Wednesday, March 22, 2006

The Costs of Saying No to Capitalism

French youth took to the street to protest free market policies...Washington Post's Steve Pearlstein does not find it so difficult to understand what caused these kids to take to the street to express themselves: The French see the free market as a villain.

"A telling poll released in January by the Program on International Policy Attitudes at the University of Maryland found that only 36 percent of French respondents felt that "the free enterprise system and free market economy" is the best system. That's the lowest response from any of the 22 countries polled and compares with 59 percent in Italy, 65 percent in Germany, 66 percent in Britain and 71 percent in the United States."

Pearlstein also pointed out, correctly I think, the government is to be blamed in causing such riots as well.

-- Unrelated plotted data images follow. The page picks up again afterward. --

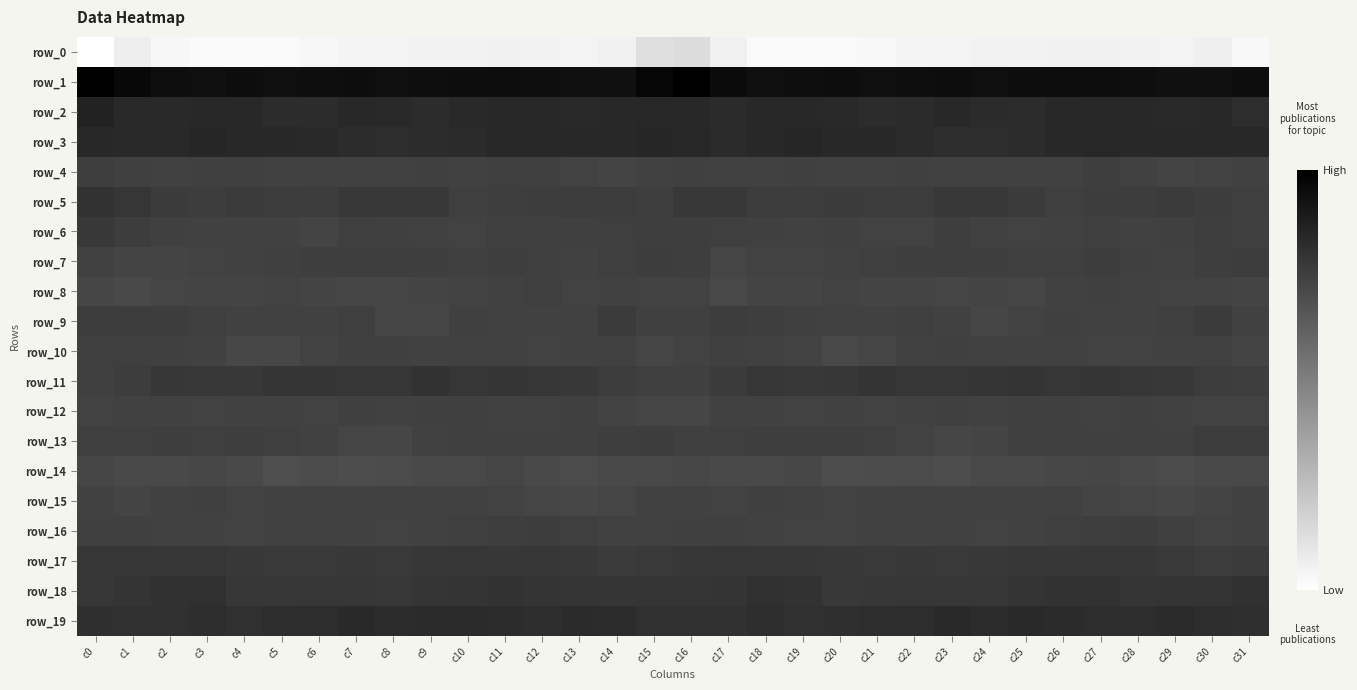

Reading right to left, what are all the values shown in this chart?

row_0: -210.1	-200.2	-204.0	-203.1	-202.5	-202.0	-203.6	-203.1	-205.7	-205.9	-209.9	-211.5	-212.4	-211.2	-201.6	-178.7	-181.9	-202.0	-204.0	-203.0	-201.7	-203.0	-203.1	-204.0	-205.7	-207.2	-210.8	-211.8	-212.5	-209.2	-199.1	-218.2
row_1: 49.6	45.3	47.3	48.6	50.2	50.6	49.6	48.1	49.8	49.4	47.8	49.5	49.2	47.9	52.7	63.8	58.2	46.2	47.4	49.4	50.5	50.3	49.1	48.2	50.3	48.5	48.4	49.7	48.1	49.0	54.9	65.0
row_2: 14.7	19.1	17.7	19.9	21.8	20.1	15.7	16.6	20.6	17.0	15.5	17.9	20.2	19.5	16.8	18.7	20.9	19.4	17.7	21.2	21.6	18.0	15.9	17.8	20.3	15.8	16.3	18.6	20.3	18.1	18.1	26.0
row_3: 19.4	19.7	19.2	20.5	21.8	18.6	16.0	14.6	14.9	16.7	20.1	19.4	22.4	19.4	17.3	20.9	22.3	19.5	19.5	21.1	21.3	17.1	15.9	14.2	15.6	18.2	19.8	20.2	22.3	17.5	18.3	20.5
row_4: -8.8	-9.7	-10.5	-8.1	-4.5	-7.7	-7.1	-7.4	-8.1	-6.7	-8.0	-7.5	-6.2	-7.9	-7.6	-6.3	-7.0	-10.5	-9.9	-6.1	-5.5	-8.1	-6.3	-8.4	-7.1	-7.1	-8.1	-6.8	-6.3	-8.5	-6.1	-4.0
row_5: -5.1	-3.1	-0.9	-3.1	-3.2	-5.3	-1.1	2.9	2.7	-2.1	-2.4	-0.6	-2.0	-2.1	2.0	0.9	-3.6	-2.0	-1.4	-3.3	-3.7	-5.3	1.8	2.8	1.4	-2.9	-1.7	-0.9	-2.9	-0.3	4.3	7.7
row_6: -6.8	-4.3	-6.2	-7.2	-4.7	-8.7	-9.6	-8.0	-4.6	-9.7	-10.1	-6.8	-8.0	-6.0	-5.5	-3.9	-4.5	-4.9	-6.8	-6.4	-5.4	-10.2	-8.7	-6.8	-5.8	-10.9	-8.6	-7.0	-7.8	-5.8	-3.2	2.1
row_7: -2.5	-4.3	-7.0	-6.8	-3.3	-5.8	-5.6	-4.1	-3.7	-3.9	-5.4	-8.5	-9.9	-9.7	-11.4	-4.5	-3.0	-5.3	-7.8	-4.9	-4.0	-6.3	-4.6	-3.8	-3.8	-4.2	-6.8	-9.0	-10.0	-10.4	-11.1	-8.5
row_8: -10.8	-9.4	-9.6	-7.1	-6.7	-9.1	-11.3	-11.0	-11.9	-10.9	-10.6	-10.0	-10.9	-10.7	-15.6	-10.1	-9.9	-8.7	-9.8	-5.6	-7.7	-10.2	-10.8	-11.5	-11.6	-10.9	-10.1	-10.9	-10.4	-12.1	-16.2	-13.2
row_9: -8.2	-0.9	-5.1	-8.0	-8.5	-6.7	-9.4	-12.9	-7.4	-5.6	-8.5	-9.1	-5.8	-4.7	-2.3	-6.3	-6.0	-1.1	-7.1	-8.2	-7.8	-6.9	-11.4	-11.7	-5.4	-7.0	-9.1	-8.1	-5.5	-2.8	-2.4	-3.4
row_10: -11.2	-9.0	-8.3	-9.7	-9.4	-8.6	-8.0	-7.1	-6.0	-8.4	-12.4	-14.9	-10.2	-7.3	-6.6	-9.6	-12.4	-9.1	-8.6	-9.9	-8.7	-8.5	-7.8	-6.4	-6.6	-10.2	-13.6	-13.9	-8.4	-6.8	-5.6	-5.5
row_11: -4.3	-2.3	1.0	3.8	6.0	5.1	7.2	5.9	4.5	5.1	6.7	3.3	1.2	4.3	-0.7	-6.1	-5.8	-1.6	2.2	4.7	6.1	5.2	7.5	5.0	4.6	5.9	5.9	2.0	2.4	3.8	-2.8	-6.3
row_12: -9.6	-10.0	-7.1	-6.8	-7.5	-6.4	-6.2	-7.1	-6.8	-8.3	-9.8	-7.6	-9.6	-9.1	-8.8	-13.0	-12.3	-9.6	-6.2	-7.1	-7.1	-6.6	-6.3	-7.4	-6.8	-9.5	-8.9	-7.9	-9.7	-8.3	-8.4	-10.0
row_13: -1.9	-2.5	-6.0	-6.9	-6.0	-6.4	-5.6	-10.9	-12.9	-9.3	-5.1	-4.2	-4.7	-4.6	-5.6	-5.8	-2.9	-3.9	-6.8	-6.2	-6.1	-5.9	-7.2	-12.6	-12.0	-7.1	-4.9	-4.1	-4.8	-4.5	-5.6	-4.8
row_14: -16.6	-16.0	-18.5	-17.9	-12.7	-14.4	-16.2	-16.9	-20.5	-19.0	-20.2	-20.4	-14.4	-16.2	-17.5	-14.4	-14.7	-16.9	-19.0	-16.0	-12.2	-15.6	-16.3	-18.3	-20.6	-18.8	-21.4	-17.9	-14.0	-17.3	-16.6	-13.1
row_15: -8.9	-10.8	-14.1	-12.2	-10.6	-8.8	-8.9	-7.6	-8.3	-8.2	-8.8	-9.2	-7.4	-6.3	-10.0	-7.1	-7.9	-11.8	-14.2	-11.5	-10.0	-8.5	-8.7	-7.4	-8.7	-8.8	-8.7	-9.3	-6.2	-7.5	-10.3	-8.9
row_16: -8.6	-9.7	-6.7	-3.3	-3.7	-4.9	-7.1	-9.2	-8.5	-8.4	-8.8	-9.5	-9.5	-8.5	-6.3	-6.0	-8.1	-8.4	-5.8	-2.9	-4.6	-5.2	-8.5	-9.1	-8.2	-9.0	-8.8	-9.9	-9.0	-7.7	-6.1	-6.9
row_17: -0.9	-1.7	0.2	3.9	5.0	3.7	4.8	1.4	0.5	0.9	0.3	0.8	3.4	5.1	4.9	3.6	0.5	-1.2	1.3	5.1	4.1	4.5	3.4	0.7	1.1	0.5	0.1	1.8	4.5	5.2	4.5	4.2
row_18: 9.6	6.4	6.5	5.3	8.0	7.7	7.0	3.7	3.5	4.4	4.1	2.9	7.5	10.8	7.2	5.8	6.1	5.9	6.0	6.4	8.4	7.3	6.0	2.7	4.6	4.2	3.6	3.9	10.3	9.0	6.9	4.8
row_19: 12.0	14.5	17.1	14.3	14.4	16.9	17.6	15.5	17.5	15.0	14.6	12.9	11.4	13.3	9.5	9.5	10.0	15.7	16.5	13.8	15.5	17.3	16.7	15.6	17.4	14.4	14.3	11.7	13.1	11.2	10.7	12.0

"After all, the supposedly center-right government that pushed through the new youth-employment contract is the same government that adamantly refused to give up subsidies for farmers, stepped in to prevent foreign takeovers of French companies and, just last week, demanded that Apple iPods accept music downloads from iTunes competitors (read: French competitors). But having declared, in effect, that markets cannot be trusted to generate socially and politically acceptable outcomes, the same government is now shocked to find that it doesn't have much credibility when it asks workers to trust markets when it comes to the terms of their employment."

But this is the sad part of the story:

"when you ask French university students who is the Bill Gates of France, they look at you blankly. It's not simply that they can't name one. The bigger problem is that they can't imagine why it matters, or why that has anything to do with why they can't find a good job."